FIANNA Fail leader Micheal Martin is still insisting that there will be no "Fianna Fail-free constituencies" after the general election.
In an interview with the Irish Independent, he said his party was seeking to get at least one seat in every constituency and two in others.
"We're not conceding anything, it's a couple of days to go to the election," said Mr Martin.
And he denied that Fianna Fail would suffer the fate of the Irish Parliamentary Party, which was wiped out at the 1918 General Election.
"No, I wouldn't think so. The two situations aren't comparable," he said. "Having travelled the country, there's a strong support structure across the country," he said.
Mr Martin admitted there would be far less "core loyalty" for all political parties in the future, including Fianna Fail.
"People are going to change from election to election in quite substantial numbers. Fine Gael had their nadir in 2002; they went so low, there was only one way to come -- back up. I'm very confident we have the capacity to rebound," he said.
Mr Martin ruled out asking Fianna Fail voters to give their transfers to any named party -- including his former coalition allies, the Green Party.
"We're not picking any particular party but I think they (the Greens) made an important contribution to the policy of the last Government," he said.
There had been fears that FF candidates could even be physically attacked during the election campaign due to the level of public anger with the party, but Mr Martin said there had been no such incidents.
"Ordinary people will vent their anger and have done so through the media and the airwaves -- and indeed to politicians to their faces," he said.
"That's probably one of the good sides of our democracy -- that people are close to their politicians."
Mr Martin was asked why he had not followed up on his pledge to ask Taoiseach Brian Cowen to go canvassing with him in his Cork South Central constituency after his leadership challenge had failed.

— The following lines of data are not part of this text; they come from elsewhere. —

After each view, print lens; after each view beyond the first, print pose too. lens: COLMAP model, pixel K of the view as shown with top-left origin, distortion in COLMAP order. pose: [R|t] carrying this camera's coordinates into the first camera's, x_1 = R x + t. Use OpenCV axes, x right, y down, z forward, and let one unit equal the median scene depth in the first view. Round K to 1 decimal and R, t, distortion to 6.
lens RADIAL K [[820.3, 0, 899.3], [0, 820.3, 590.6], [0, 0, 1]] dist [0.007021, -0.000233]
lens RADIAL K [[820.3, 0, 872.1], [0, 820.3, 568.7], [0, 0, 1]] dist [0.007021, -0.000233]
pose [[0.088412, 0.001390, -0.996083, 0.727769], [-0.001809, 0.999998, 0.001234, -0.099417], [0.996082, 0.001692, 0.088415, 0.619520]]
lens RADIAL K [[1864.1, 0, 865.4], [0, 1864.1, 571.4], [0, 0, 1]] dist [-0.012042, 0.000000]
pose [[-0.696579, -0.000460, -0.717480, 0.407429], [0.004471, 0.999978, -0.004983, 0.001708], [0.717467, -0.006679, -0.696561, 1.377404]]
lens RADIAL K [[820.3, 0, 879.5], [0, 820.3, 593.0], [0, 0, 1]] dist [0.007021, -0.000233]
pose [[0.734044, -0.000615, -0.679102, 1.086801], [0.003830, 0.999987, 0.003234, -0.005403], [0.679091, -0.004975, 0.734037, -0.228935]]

But he said he had no idea of what would happen afterwards -- with Mr Cowen subsequently resigning and his victory in the Fianna Fail leadership contest.
"It didn't materialise because things changed again," he said.

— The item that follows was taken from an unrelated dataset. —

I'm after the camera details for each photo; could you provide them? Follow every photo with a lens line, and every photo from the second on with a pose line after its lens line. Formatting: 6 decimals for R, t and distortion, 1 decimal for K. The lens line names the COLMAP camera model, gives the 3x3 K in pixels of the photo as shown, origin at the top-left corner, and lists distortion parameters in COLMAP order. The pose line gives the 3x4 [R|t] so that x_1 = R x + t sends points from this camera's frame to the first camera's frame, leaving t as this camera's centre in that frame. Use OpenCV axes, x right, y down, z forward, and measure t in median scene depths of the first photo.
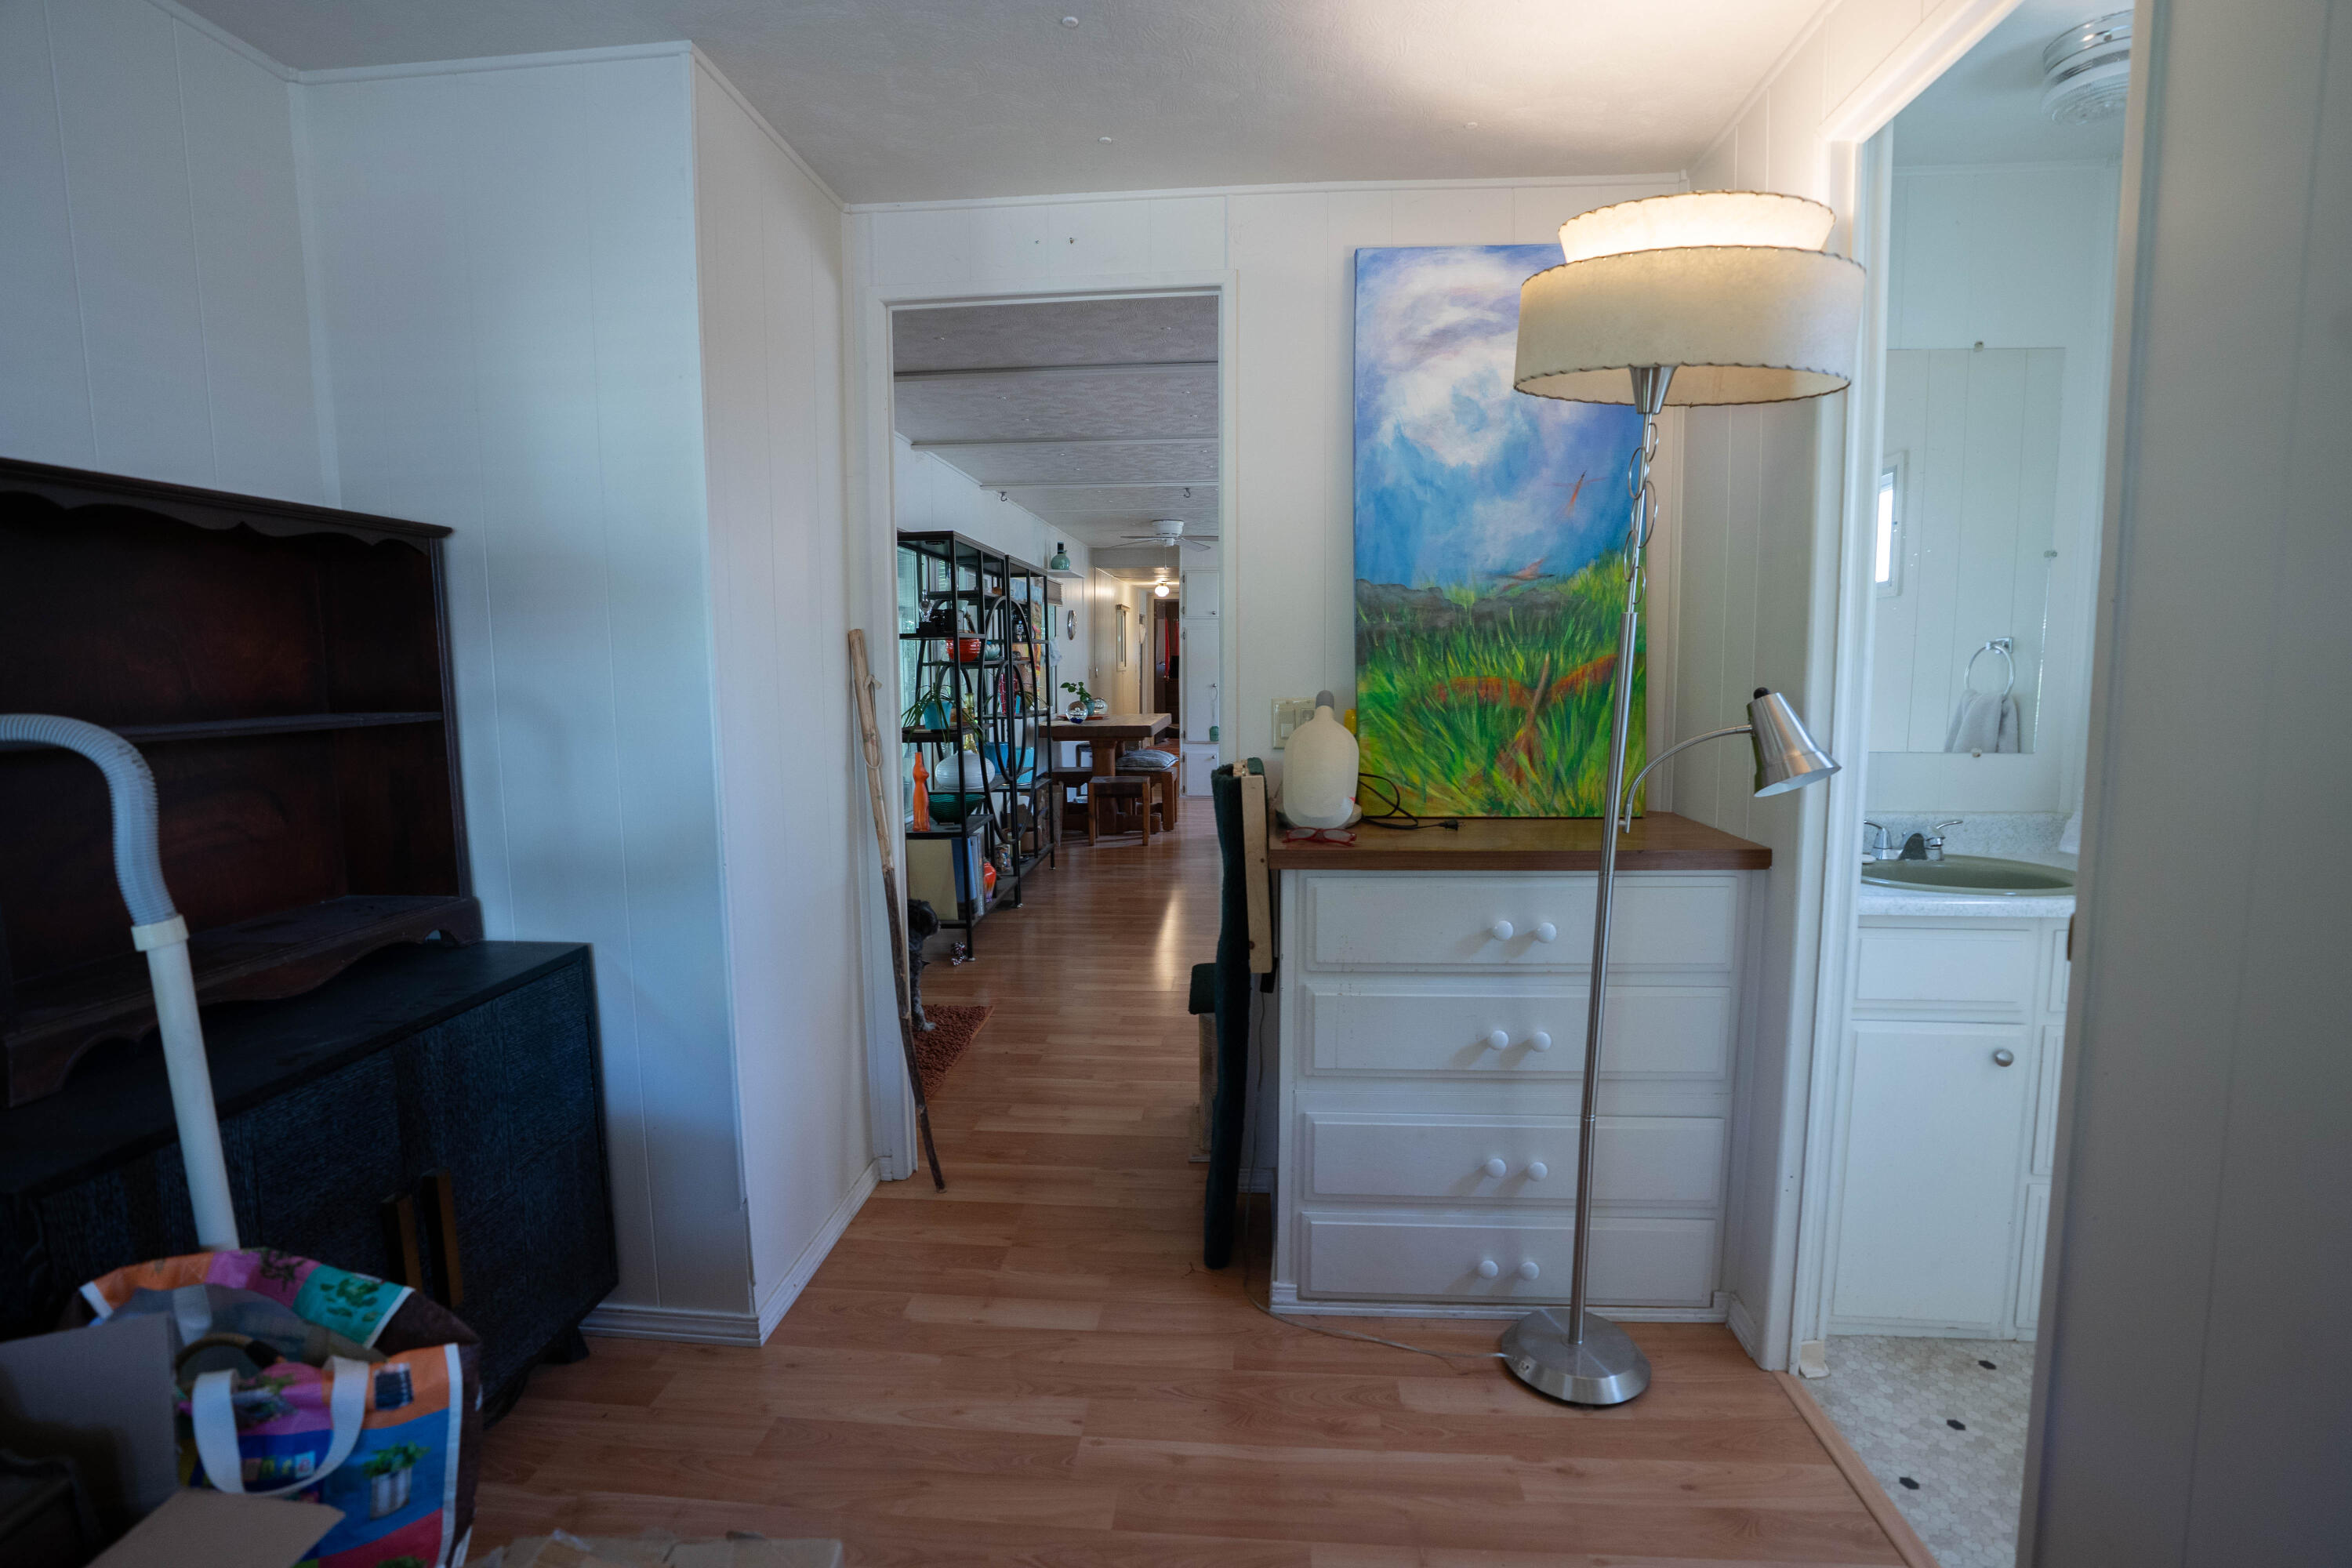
lens RADIAL K [[1095.9, 0, 1137.6], [0, 1095.9, 775.1], [0, 0, 1]] dist [-0.063513, 0.019998]
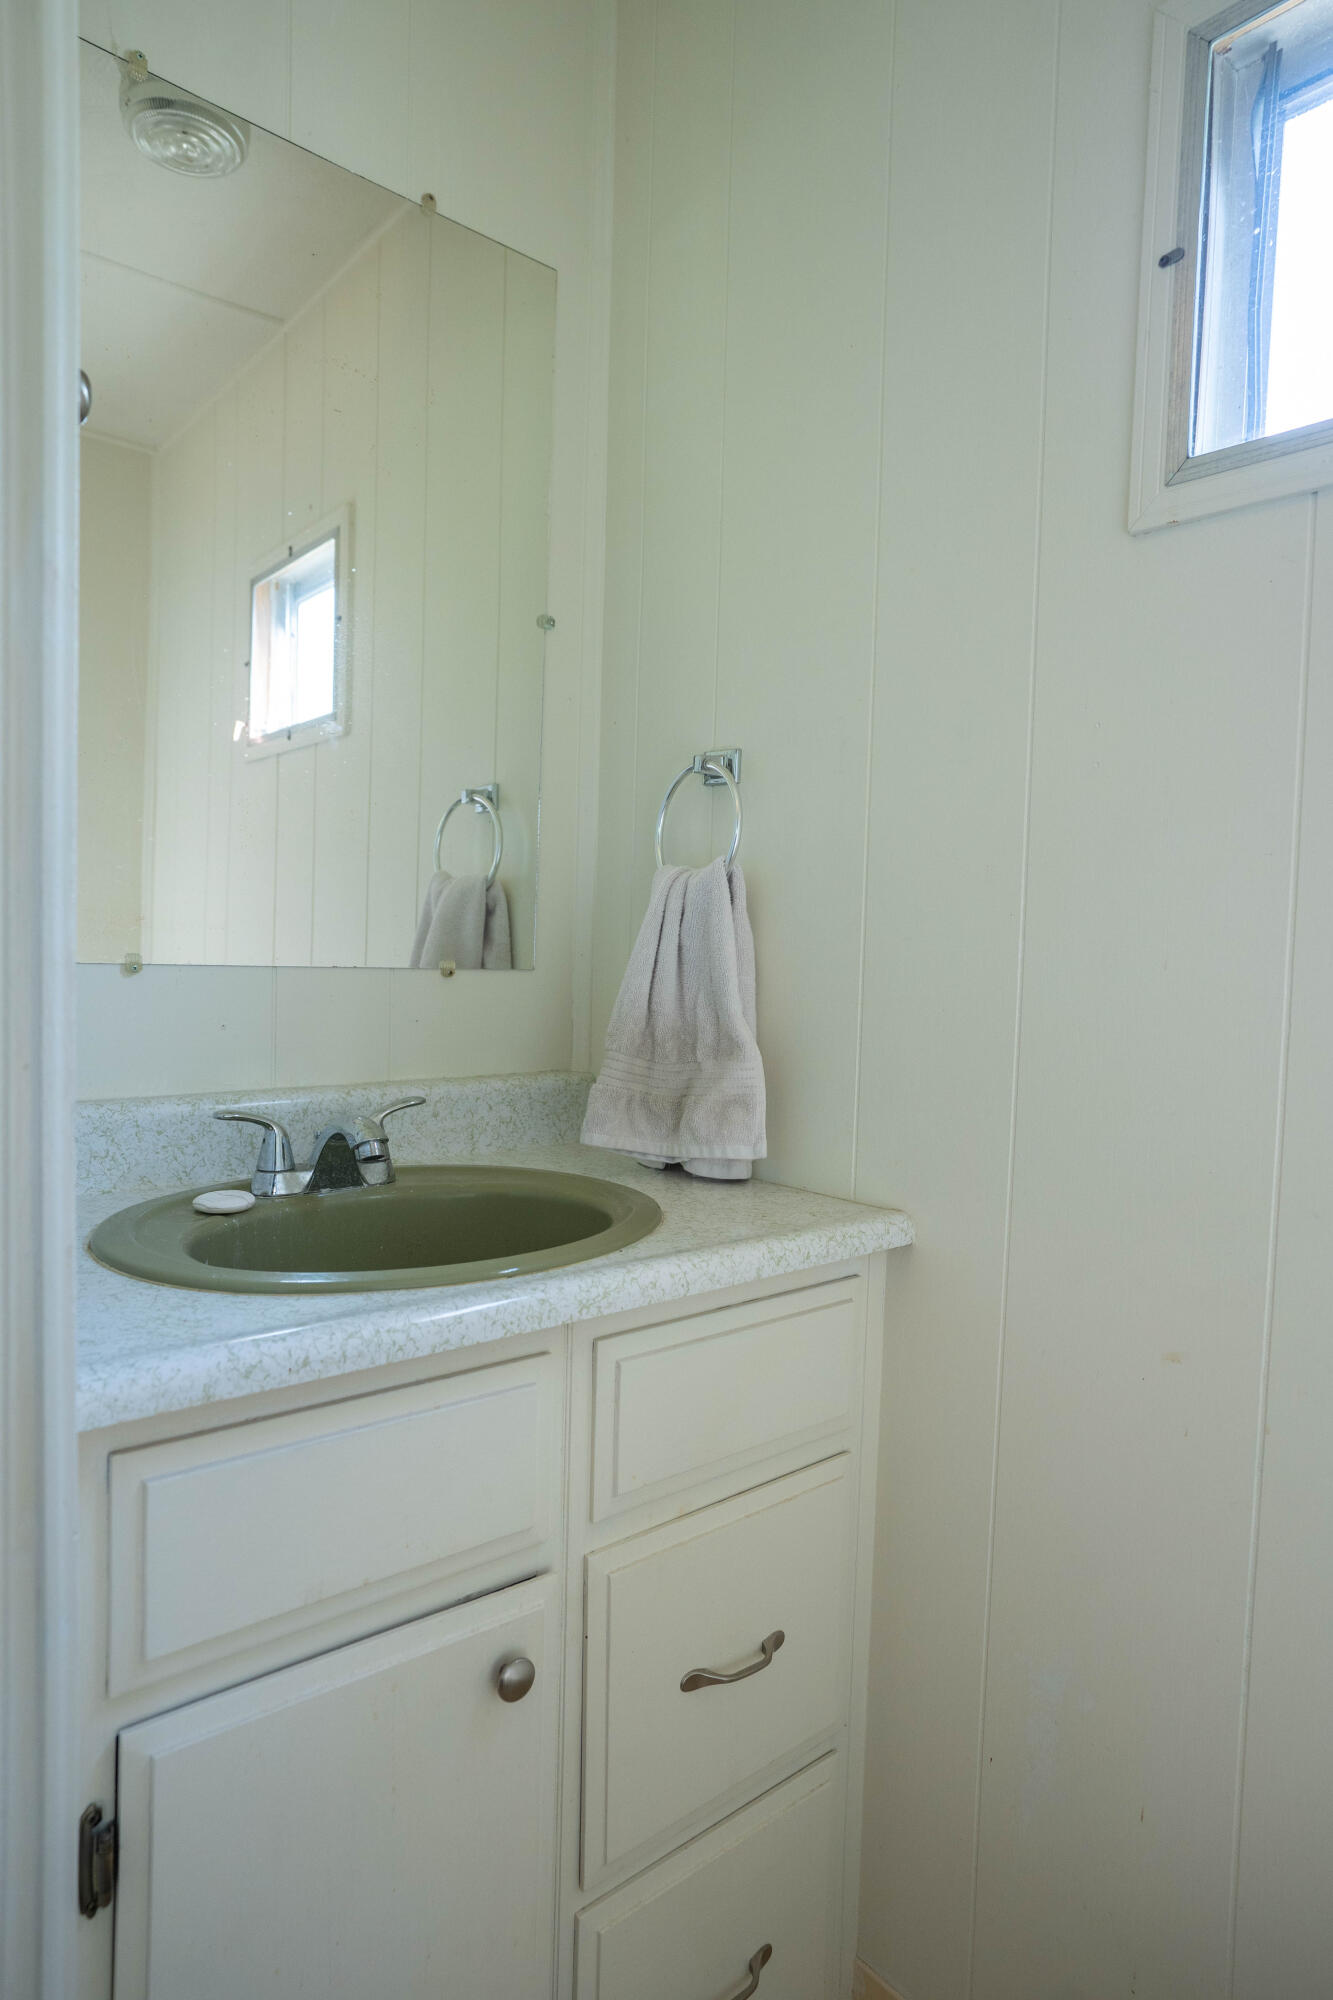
lens RADIAL K [[1174.3, 0, 666.5], [0, 1174.3, 1000.0], [0, 0, 1]] dist [-0.003253, -0.000281]
pose [[0.680677, -0.007326, 0.732547, 0.441494], [0.043649, 0.998579, -0.030571, 0.018404], [-0.731282, 0.052784, 0.680030, 0.529067]]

Earlier, at his final election news conference in Fianna Fail's Dublin headquarters, Mr Martin denied he had been aggressive during the RTE 'Prime Time' leaders' debate with Enda Kenny and Eamon Gilmore.
"I think the only issue I was forceful on was the issues. I felt it was important to ask the hard questions of Enda in terms of his plans to cut public expenditure, his health policy and getting 30,000 people out of the public service and not impacting on frontline services," he said.
Mr Martin signalled his intention to rebuild Fianna Fail after the general election by saying he wanted to restore it to its "finest traditions".
He avoided promising to "clean out" some of Fianna Fail's career senators but said the party's representation in the Seanad and the local authorities "had to be addressed".
"We have the opportunity to bring in a lot of young people and women to the fore," he said.